Em 2003, a psiquiatra Abdo coordenou o maior estudo sobre sexualidade no Brasil, com 7.000 participantes envolvidos e, dentre outras coisas, descobriu que 7,7% das mulheres e 2,5% dos homens no país, entre 18 e 80 anos, não têm desejo sexual, mas não estão preocupados com isso.

Não significa que essas pessoas, conhecidas como assexuais, não tenham libido, explica a especialista. Isso porque, na visão de Sigmund Freud, o pai da psicanálise, a libido é um termo mais amplo para se referir à energia que dá disposição ao ser humano para buscar prazer na vida, não exclusivamente sexual.

"Se eu não entender que a libido é uma força vital, que ela pode estar dirigida para uma causa, uma profissão, uma missão, um projeto, eu vou achar que a pessoa não tem libido. Como é que ela não tem libido? Se não tivesse, não conseguiria se manter viva", diz Abdo.
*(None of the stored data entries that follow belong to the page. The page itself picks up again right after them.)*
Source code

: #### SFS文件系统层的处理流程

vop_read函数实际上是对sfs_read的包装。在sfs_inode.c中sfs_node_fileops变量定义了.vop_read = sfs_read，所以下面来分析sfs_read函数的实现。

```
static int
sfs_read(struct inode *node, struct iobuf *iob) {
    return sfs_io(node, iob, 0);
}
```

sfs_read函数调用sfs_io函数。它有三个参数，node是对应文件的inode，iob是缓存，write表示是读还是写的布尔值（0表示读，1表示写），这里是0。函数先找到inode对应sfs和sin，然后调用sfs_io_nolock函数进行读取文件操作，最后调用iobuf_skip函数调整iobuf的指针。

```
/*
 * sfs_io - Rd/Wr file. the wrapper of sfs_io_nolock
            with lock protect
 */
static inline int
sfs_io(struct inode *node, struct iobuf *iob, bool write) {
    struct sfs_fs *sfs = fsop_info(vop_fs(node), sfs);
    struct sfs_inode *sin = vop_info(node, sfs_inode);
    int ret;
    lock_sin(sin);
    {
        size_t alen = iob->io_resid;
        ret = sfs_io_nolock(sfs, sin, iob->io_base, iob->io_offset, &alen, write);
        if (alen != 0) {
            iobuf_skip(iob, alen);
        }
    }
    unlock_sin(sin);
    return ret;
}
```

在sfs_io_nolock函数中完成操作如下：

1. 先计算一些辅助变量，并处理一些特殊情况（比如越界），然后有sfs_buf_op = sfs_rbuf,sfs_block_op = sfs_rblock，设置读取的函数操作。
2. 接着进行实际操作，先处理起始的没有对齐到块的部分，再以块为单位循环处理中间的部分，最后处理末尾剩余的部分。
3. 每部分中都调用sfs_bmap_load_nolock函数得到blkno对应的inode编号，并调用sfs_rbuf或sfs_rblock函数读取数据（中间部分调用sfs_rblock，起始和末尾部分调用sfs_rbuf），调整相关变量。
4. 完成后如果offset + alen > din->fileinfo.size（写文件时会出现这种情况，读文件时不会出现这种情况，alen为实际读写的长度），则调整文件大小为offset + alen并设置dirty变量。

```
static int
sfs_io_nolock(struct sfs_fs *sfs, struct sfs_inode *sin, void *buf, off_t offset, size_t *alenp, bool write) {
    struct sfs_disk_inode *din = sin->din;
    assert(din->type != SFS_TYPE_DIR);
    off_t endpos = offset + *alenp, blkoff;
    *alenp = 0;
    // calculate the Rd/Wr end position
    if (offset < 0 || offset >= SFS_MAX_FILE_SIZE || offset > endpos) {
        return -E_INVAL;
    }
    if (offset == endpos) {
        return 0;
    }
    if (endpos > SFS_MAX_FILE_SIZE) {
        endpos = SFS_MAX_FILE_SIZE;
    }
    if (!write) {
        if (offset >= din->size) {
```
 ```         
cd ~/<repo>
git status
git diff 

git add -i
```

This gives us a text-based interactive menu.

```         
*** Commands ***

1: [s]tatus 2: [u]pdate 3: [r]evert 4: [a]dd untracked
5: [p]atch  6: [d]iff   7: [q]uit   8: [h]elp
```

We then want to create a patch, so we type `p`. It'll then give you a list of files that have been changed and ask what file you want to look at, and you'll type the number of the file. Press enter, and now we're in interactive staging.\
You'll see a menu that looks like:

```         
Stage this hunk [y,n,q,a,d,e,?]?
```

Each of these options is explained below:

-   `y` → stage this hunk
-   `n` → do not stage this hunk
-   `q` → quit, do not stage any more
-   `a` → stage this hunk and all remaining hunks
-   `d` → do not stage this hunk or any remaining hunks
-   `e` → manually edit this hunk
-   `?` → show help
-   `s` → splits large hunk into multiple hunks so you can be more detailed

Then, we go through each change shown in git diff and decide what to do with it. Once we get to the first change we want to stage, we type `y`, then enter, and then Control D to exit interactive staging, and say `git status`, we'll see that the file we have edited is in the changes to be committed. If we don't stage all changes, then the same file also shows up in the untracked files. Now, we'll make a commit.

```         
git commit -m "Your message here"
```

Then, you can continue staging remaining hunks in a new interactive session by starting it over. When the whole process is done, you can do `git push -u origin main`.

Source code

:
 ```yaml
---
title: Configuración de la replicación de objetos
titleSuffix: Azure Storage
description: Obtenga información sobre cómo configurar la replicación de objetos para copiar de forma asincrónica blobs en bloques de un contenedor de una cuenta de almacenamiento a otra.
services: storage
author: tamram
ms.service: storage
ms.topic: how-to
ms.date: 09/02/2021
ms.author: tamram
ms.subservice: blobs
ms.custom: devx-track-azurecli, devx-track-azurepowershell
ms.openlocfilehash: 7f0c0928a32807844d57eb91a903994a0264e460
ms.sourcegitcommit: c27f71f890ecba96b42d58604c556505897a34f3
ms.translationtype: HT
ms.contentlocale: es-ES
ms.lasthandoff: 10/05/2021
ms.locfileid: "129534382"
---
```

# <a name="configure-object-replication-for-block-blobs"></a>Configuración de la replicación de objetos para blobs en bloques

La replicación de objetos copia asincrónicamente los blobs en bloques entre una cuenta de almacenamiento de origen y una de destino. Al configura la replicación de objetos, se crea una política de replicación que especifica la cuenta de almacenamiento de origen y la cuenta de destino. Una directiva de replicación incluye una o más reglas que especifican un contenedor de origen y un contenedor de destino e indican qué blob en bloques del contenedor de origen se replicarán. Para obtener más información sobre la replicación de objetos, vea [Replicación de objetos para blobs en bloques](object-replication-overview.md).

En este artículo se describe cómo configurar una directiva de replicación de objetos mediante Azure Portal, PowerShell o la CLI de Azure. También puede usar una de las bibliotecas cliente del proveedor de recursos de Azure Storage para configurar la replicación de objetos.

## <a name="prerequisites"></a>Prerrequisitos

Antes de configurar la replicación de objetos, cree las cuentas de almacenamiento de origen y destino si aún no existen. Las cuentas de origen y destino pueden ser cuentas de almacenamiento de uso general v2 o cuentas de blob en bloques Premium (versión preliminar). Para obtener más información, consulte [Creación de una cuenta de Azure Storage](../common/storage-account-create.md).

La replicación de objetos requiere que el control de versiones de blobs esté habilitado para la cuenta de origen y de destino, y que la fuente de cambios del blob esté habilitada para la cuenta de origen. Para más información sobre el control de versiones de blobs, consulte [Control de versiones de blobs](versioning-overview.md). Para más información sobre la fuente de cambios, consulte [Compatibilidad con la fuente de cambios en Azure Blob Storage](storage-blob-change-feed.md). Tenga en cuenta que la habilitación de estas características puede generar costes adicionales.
No outro extremo, sentir desejo sexual em excesso pode ser, sim, um problema. Trata-se da compulsão sexual, um comportamento doentio excessivamente voltado para o sexo, a ponto de tirar o foco de outras atividades e prejudicar a vida social e profissional —por isso, requer tratamento.

Uma peça solta

Mas a ciência ainda não sabe tudo sobre a libido. Há casos emblemáticos de mulheres que, embora não tenham nenhum problema de saúde física, psiquiátrica ou emocional, nunca sentiram desejo sexual na vida, mas gostariam de senti-lo.

Alguns remédios podem ajudar a estimular a vontade. No entanto, fazer "brotar" esse apetite de forma espontânea permanece um desafio.

"É uma falta de desejo primária que não tem base em nenhum tipo de causa acessível à nossa pesquisa e, por isso, é algo que a gente ainda está devendo para as mulheres", diz Abdo.